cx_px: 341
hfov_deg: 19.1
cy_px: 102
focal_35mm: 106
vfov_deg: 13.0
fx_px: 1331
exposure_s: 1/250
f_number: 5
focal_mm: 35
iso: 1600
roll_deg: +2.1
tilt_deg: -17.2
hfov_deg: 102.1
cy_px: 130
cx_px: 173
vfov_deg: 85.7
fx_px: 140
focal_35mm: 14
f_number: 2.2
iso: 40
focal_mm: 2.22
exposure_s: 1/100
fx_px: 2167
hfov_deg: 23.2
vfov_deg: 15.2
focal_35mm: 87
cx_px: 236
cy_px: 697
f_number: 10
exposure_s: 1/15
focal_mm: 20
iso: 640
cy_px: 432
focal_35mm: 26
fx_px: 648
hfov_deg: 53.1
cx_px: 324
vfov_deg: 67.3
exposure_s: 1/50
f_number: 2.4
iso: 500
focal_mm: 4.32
....
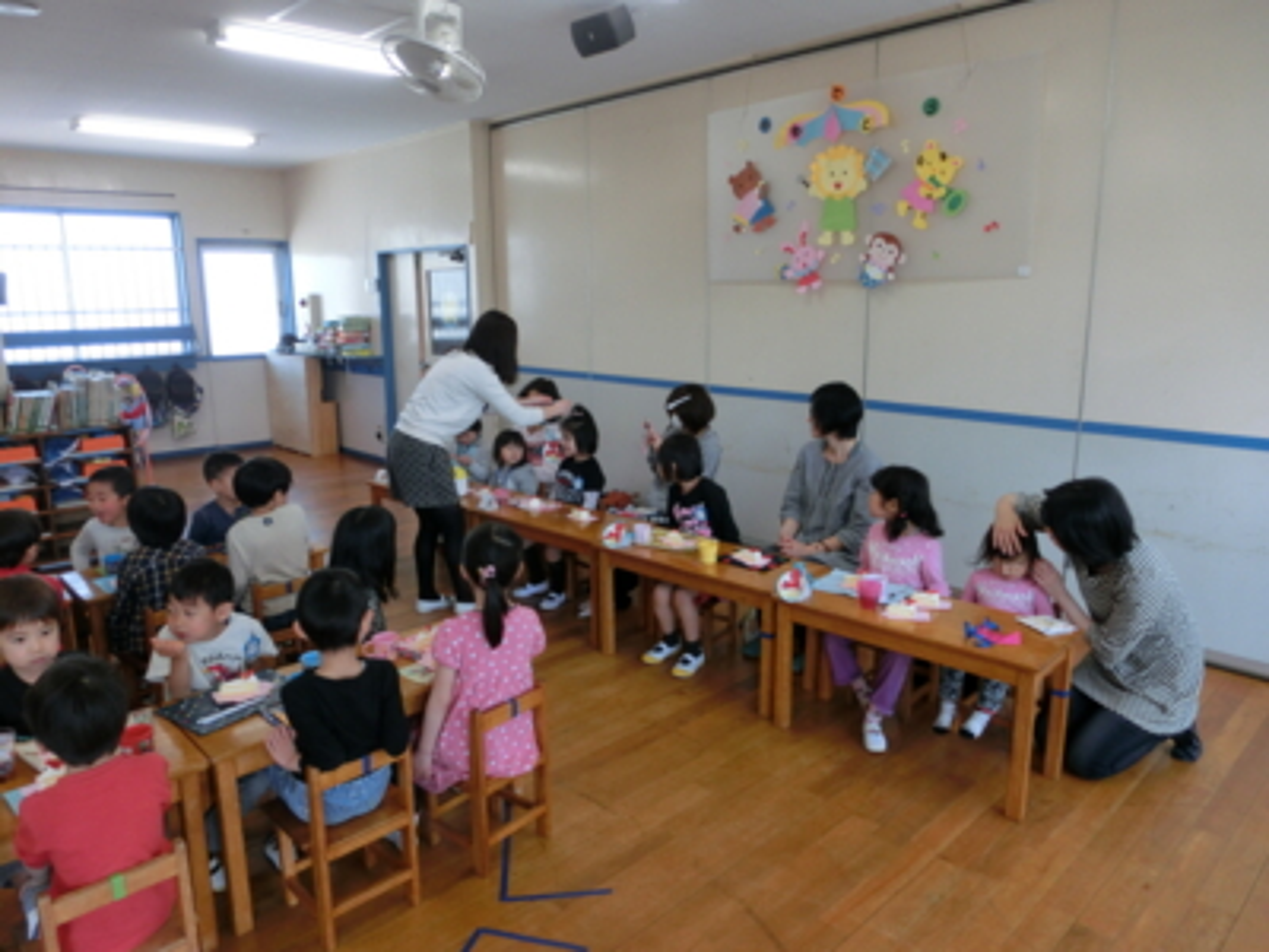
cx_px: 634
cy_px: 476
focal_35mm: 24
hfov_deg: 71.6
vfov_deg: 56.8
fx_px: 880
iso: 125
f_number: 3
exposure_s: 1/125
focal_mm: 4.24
....
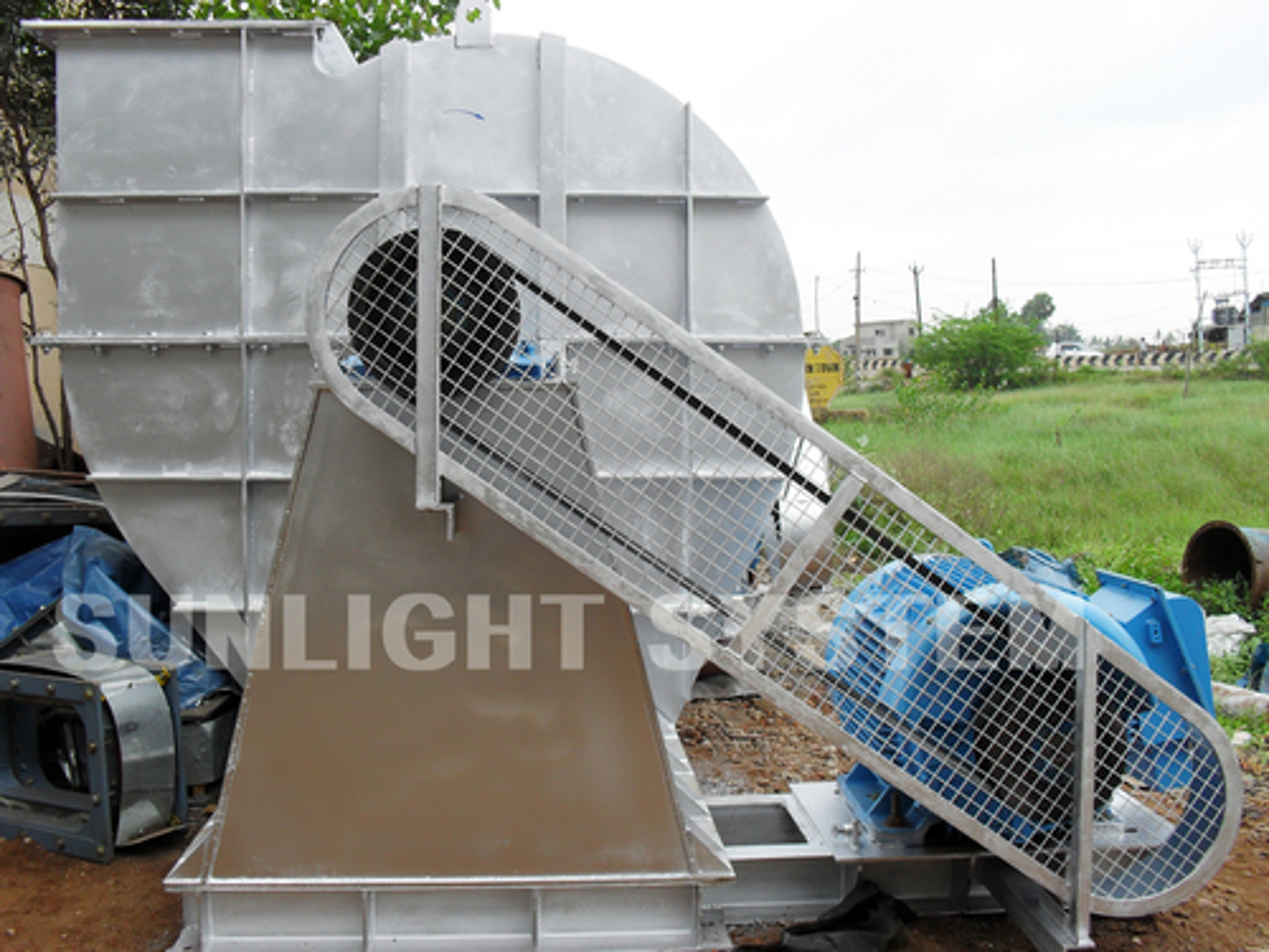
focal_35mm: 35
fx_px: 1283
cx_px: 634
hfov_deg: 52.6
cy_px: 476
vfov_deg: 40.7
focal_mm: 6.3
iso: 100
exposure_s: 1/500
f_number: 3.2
....
■ The task ■
Using the data above, print exactly the lines from the line that contains "exposure_s: 1/15" through the line that contains "focal_mm: 4.32", with both included.

■ Exercise output ■
exposure_s: 1/15
focal_mm: 20
iso: 640
cy_px: 432
focal_35mm: 26
fx_px: 648
hfov_deg: 53.1
cx_px: 324
vfov_deg: 67.3
exposure_s: 1/50
f_number: 2.4
iso: 500
focal_mm: 4.32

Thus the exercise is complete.